Here are a few recommendations aimed at avoiding potential complaints or legal action.

  • Get out your list 90 days in advance and look for any policies coming due that might cause difficulty in terms of renewals or major premium increases.
  • You should determine at least 30 days in advance whether or not you can renew the policy. Otherwise, you are responsible for following up and confirming the insurer's intentions.
  • As soon as an insurer informs you that a given situation could prove problematic, you should advise the policyholder immediately, preferably in writing (or as part of a recorded conversation) and should specify what steps you will be taking. This is aimed at ensuring that policyholders do not end up without coverage and that they have a reasonable period of time to look for new coverage.
  • Keep in mind that you will usually be considered liable if you do not give clients enough time to find alternative coverage.
  • Try to relocate the risk if possible, but be sure to ask yourself whether it is ultimately worth it.

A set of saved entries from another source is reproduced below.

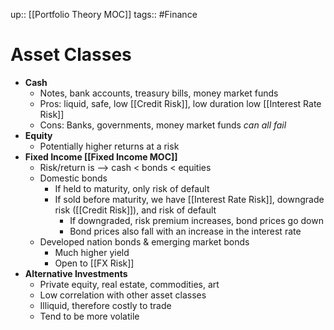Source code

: up:: [[Portfolio Theory MOC]]
tags:: #Finance  
# Asset Classes
- **Cash**
	- Notes, bank accounts, treasury bills, money market funds
	- Pros: liquid, safe, low [[Credit Risk]], low duration low [[Interest Rate Risk]]
	- Cons: Banks, governments, money market funds *can all fail*
- **Equity**
	- Potentially higher returns at a risk
- **Fixed Income [[Fixed Income MOC]]**
	- Risk/return is --> cash < bonds < equities
	- Domestic bonds
		- If held to maturity, only risk of default
		- If sold before maturity, we have [[Interest Rate Risk]], downgrade risk ([[Credit Risk]]), and risk of default
			- If downgraded, risk premium increases, bond prices go down
			- Bond prices also fall with an increase in the interest rate
	- Developed nation bonds & emerging market bonds
		- Much higher yield
		- Open to [[FX Risk]]
- **Alternative Investments**
	- Private equity, real estate, commodities, art
	- Low correlation with other asset classes
	- Illiquid, therefore costly to trade
	- Tend to be more volatile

Some risks may be dangerous for your portfolio and may have a direct impact on profitability (loss frequency, difficult clients, etc.).

Also remember that brokers are not obliged to insure clients and that you can always end your mandate if you have reasonable cause, i.e. you are unable to find a market, trust has been lost, you have a difficult relationship with the client, etc.

Clients who are given plenty of notice of potential difficulties might be annoyed but they will have a hard time criticizing you if you have been transparent and upfront with them.

Even though you may demonstrate good will when dealing with clients, you sometimes simply have to accept the fact that no policy renewal is worth losing sleep over or having your career undermined.

Excerpts from the Code of ethics of damage insurance representatives

  1. A damage insurance representative must carry out the mandate accepted by him in a transparent manner.
  2. A damage insurance representative must, without delay, follow up on the instructions that he receives from a client or notify him that he is unable to do so. He must also inform his client of any impediment to the continuation of his mandate.
  3. The fact that a damage insurance representative acts contrary to the honour and dignity of the profession constitutes a breach of the Code of ethics, including: […]

               (4)            failing to report on the carrying out of any mandate;

               (5)            failing to act with integrity towards his clients.